Patients with type 2 diabetes who underwent bariatric surgery were less likely to develop microvascular disease than similar patients who didn't have surgery, according to a recent analysis.
The retrospective cohort study included 4,024 patients ages 19 to 79 years who had type 2 diabetes and bariatric surgery between 2005 and 2011. They were matched with up to three nonsurgical control patients based on age, sex, body mass index (BMI), HbA1c level, insulin use, diabetes duration, and intensity of health care use. Follow-up continued through September 2015. Results were published by Annals of Internal Medicine on Aug. 7.
At five years, a significantly smaller percentage of the bariatric surgery patients had developed microvascular disease (16.9% vs. 34.7%; adjusted hazard ratio [HR], 0.41 [95% CI, 0.34 to 0.48]). The difference was primarily driven by a lower incidence of diabetic neuropathy (7.2% vs. 21.4%; HR, 0.37 [95% CI, 0.30 to 0.47]), but there were also significant differences in the rates of nephropathy (4.9% vs. 10.0%; HR, 0.41 [95% CI, 0.29 to 0.58]) and retinopathy (7.2% vs. 11.2%; HR, 0.55 [CI, 0.42 to 0.73]).

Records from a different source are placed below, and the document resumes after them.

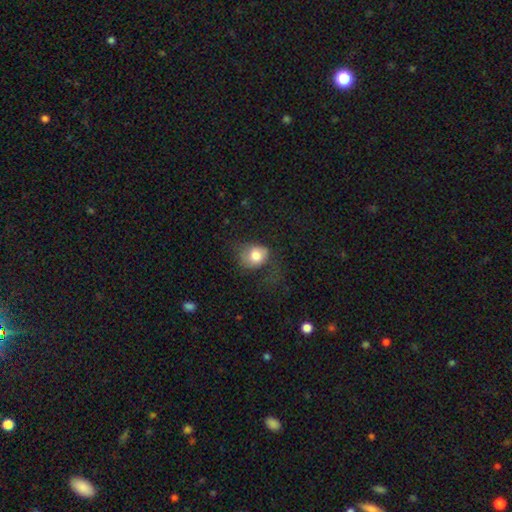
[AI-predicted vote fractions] The model was most divided on "how rounded": round: 55%, in between: 43%, cigar-shaped: 1%. Remaining: smooth or featured — smooth (77%); merging — none (41%).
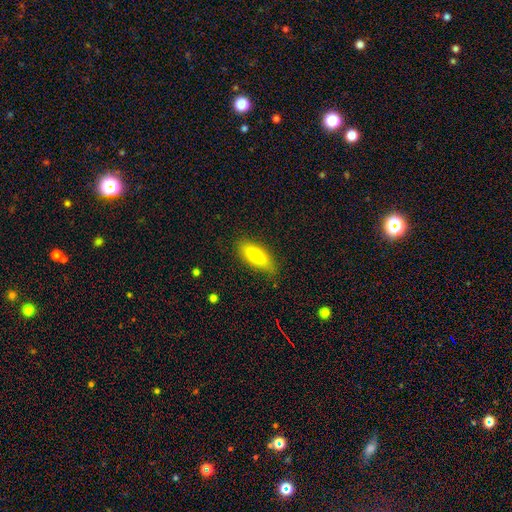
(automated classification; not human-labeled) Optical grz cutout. It shows a smooth galaxy with no disk features (78%) that is in between round and cigar-shaped (73%). Merging: none (79%).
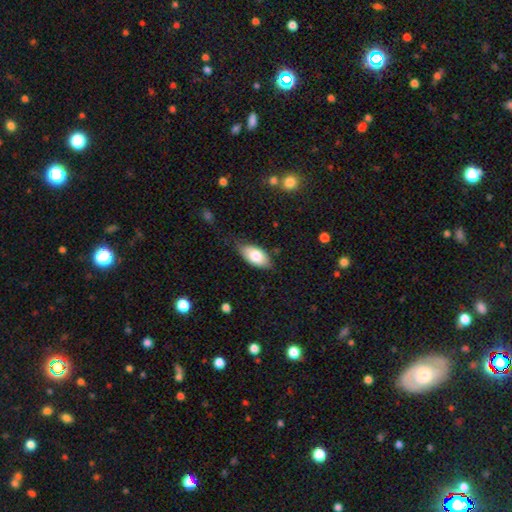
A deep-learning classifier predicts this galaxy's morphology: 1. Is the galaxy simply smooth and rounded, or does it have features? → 79% smooth, 15% featured or disk, 6% star or artifact.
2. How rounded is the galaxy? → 93% in between, 4% cigar-shaped, 3% round.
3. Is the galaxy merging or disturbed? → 74% none, 21% minor disturbance, 4% major disturbance, 1% merger.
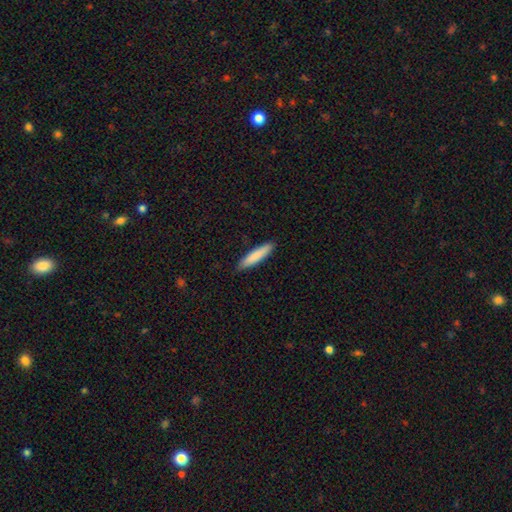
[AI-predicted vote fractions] Smooth or featured?
  - smooth: 84% *
  - featured or disk: 11%
  - star or artifact: 5%
How rounded?
  - cigar-shaped: 85% *
  - in between: 14%
  - round: 1%
Merging?
  - none: 88% *
  - minor disturbance: 9%
  - major disturbance: 2%
  - merger: 1%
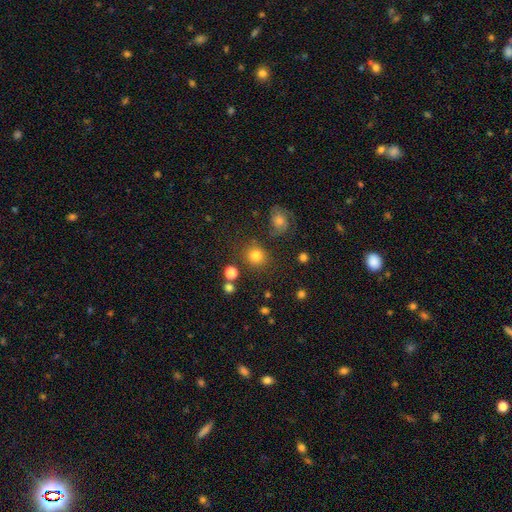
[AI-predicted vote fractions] Smooth or featured?
  - smooth: 80% *
  - star or artifact: 13%
  - featured or disk: 6%
How rounded?
  - round: 87% *
  - in between: 12%
  - cigar-shaped: 1%
Merging?
  - none: 80% *
  - minor disturbance: 10%
  - merger: 6%
  - major disturbance: 4%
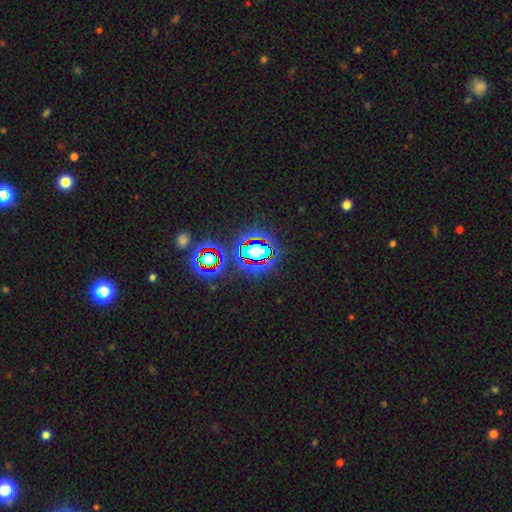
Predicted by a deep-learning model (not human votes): Q: Smooth or featured?
A: star or artifact (77%); runner-up: smooth (14%)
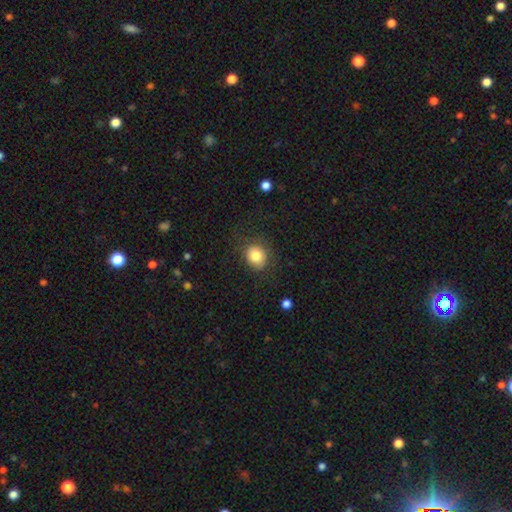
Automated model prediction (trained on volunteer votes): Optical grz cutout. It shows a smooth galaxy with no disk features (83%) that is round (75%). Merging: none (78%).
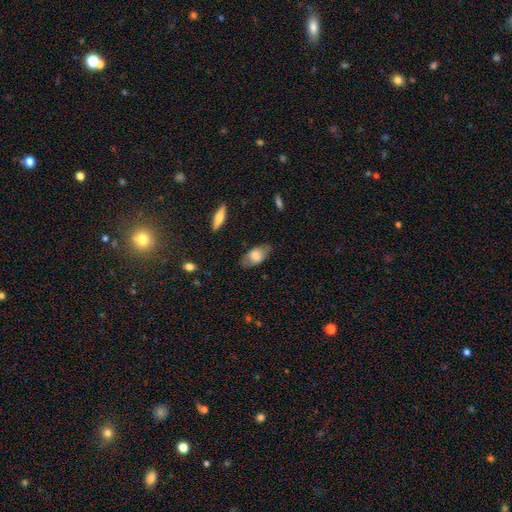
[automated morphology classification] This appears to be a smooth galaxy with no disk features (67%) that is in between round and cigar-shaped (90%). Merging: none (76%).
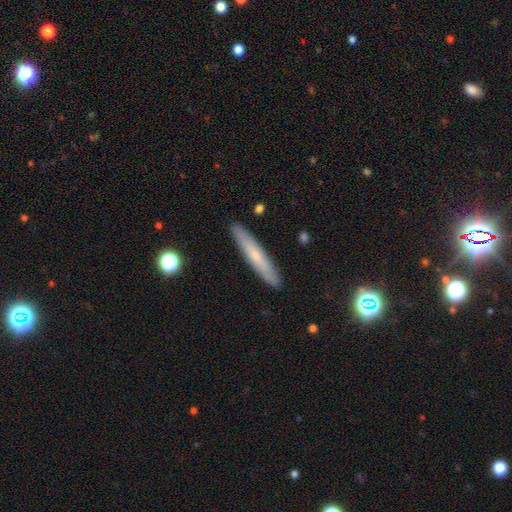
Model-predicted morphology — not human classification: smooth_or_featured: smooth (p=0.57) [alt: featured or disk p=0.36]
how_rounded: cigar-shaped (p=0.93) [alt: in between p=0.05]
merging: none (p=0.90) [alt: minor disturbance p=0.07]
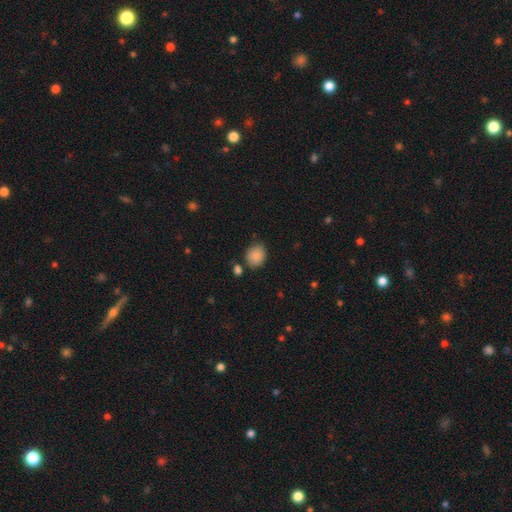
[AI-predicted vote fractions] Smooth or featured? Predicted: smooth (p=0.87). How rounded? Predicted: round (p=0.56). Merging? Predicted: none (p=0.74).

Previous research on diabetic retinopathy and bariatric surgery has been mixed, perhaps because rapid decreases in HbA1c level and discontinuation of fenofibrates and angiotensin-receptor blockers after surgery can increase risk for this complication, the authors noted. Although this study was limited by its observational design and the risk of confounding by indication, the results should help diabetes patients make informed decisions about their treatment options, they said. “Not all patients will be interested in bariatric surgery to treat their [type 2 diabetes], but providers should engage all patients with [type 2 diabetes] and a BMI of 35 kg/m2 or higher in a shared decision-making conversation about the benefits and risks of bariatric procedures,” the authors wrote.
An accompanying editorial mentioned the concern that the results may have been affected by which patients choose to have surgery and called for a randomized controlled trial to confirm the findings of this large cohort study. Researchers should also investigate whether nonsurgical treatments that result in equivalent weight loss and metabolic control have a similar effect on microvascular outcomes and whether bariatric surgery can reverse existing microvascular disease. “Bariatric surgery is safe and is, at present, our most evidence-based treatment to put hyperglycemia from [type 2 diabetes] into remission,” the editorial said.